Près de vingt ans après l’énorme succès du premier film, David Frankel reprend les rênes de cette suite attendue. À sa sortie en 2006, Le Diable s’habille en Prada s’impose comme un phénomène culturel, entrouvrant les portes d’un univers aussi fascinant que fermé : celui de la haute couture. Le film est adapté du roman de Lauren Weisberger, qui y raconte son expérience comme assistante d’Anna Wintour, rédactrice en chef de Vogue et figure incontournable de la mode, rôle est campé par Meryl Streep. Face à elle, Andy Sachs (Anne Hathaway), jeune journaliste, découvrait un monde dont elle ignorait tout. Méprisée pour son manque de style, elle s’impose progressivement par son intelligence et sa ténacité.
Au programme de ce deuxième opus, Andy est rappelée à Runway pour sauver le magazine d’un scandale médiatique. Miranda doit faire face au déclin de son autorité, à la perte de vitesse de la presse papier et à des détracteurs déterminés.
Que vaut cette suite ?
Le défi est vertigineux : prolonger un film aussi emblématique sans trahir son héritage. Le film s’appuie largement sur les acquis du premier. Répliques cultes et bande-son familière : autant de clins d’œil qui raviront les fans de la première heure.
Le principal point noir de cette deuxième partie tient à cette volonté insistante de coller à son époque. Une tendance très marquée aujourd’hui, comme une crainte d’être déjà daté. Les apparitions calibrées et les caméos d’influenceurs deviennent presque systématiques. Le procédé finit par être envahissant. S’il fait écho à une réalité bien présente sur les premiers rangs des défilés haute couture, son intégration manque de finesse et donne au film une allure opportuniste.

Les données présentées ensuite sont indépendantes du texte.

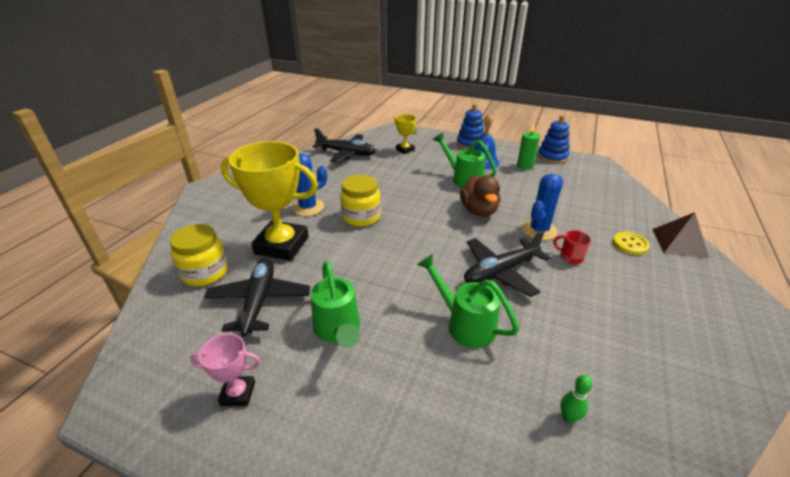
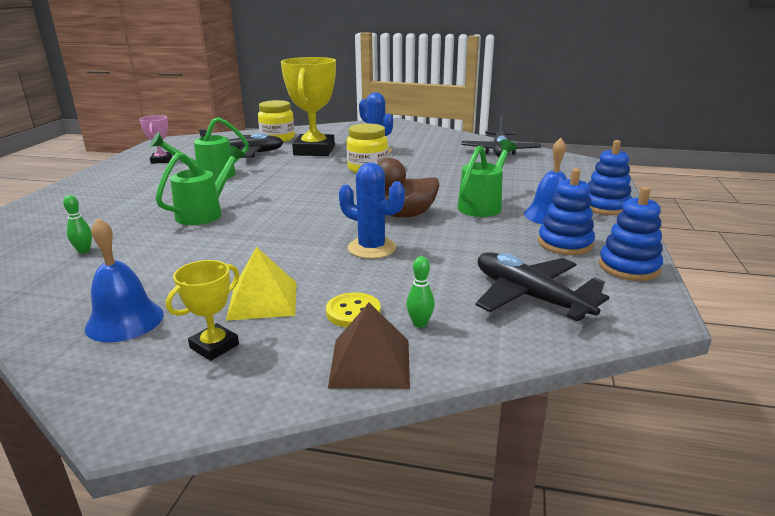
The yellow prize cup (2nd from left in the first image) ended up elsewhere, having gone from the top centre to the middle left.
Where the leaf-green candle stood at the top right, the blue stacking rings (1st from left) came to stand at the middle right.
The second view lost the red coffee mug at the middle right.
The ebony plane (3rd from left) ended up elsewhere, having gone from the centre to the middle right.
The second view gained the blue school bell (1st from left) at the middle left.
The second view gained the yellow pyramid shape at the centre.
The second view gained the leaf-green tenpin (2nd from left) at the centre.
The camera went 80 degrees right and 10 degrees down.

Dans toute cette calibration, le traitement du personnage de Miranda peine à convaincre. On nous propose une Miranda qui se laisse corriger par son entourage. Ce glissement affaiblit ce qui faisait toute la force du personnage dans le premier film.
Toute cette tournure fait grincer des dents. Le Diable s’habille en Prada est intemporel par son attention aux détails, notamment dans les costumes. Le film n’a pas pris une ride. L’avenir nous le dira, mais on ne pourra sans doute pas en dire autant de ce deuxième opus.
Finalement, cette suite est moins un film sur la mode, ses paillettes et ses cruautés, qu’un film sur la digitalisation des médias, la place du journalisme et sur une industrie devenue moins exclusive, plus diffuse.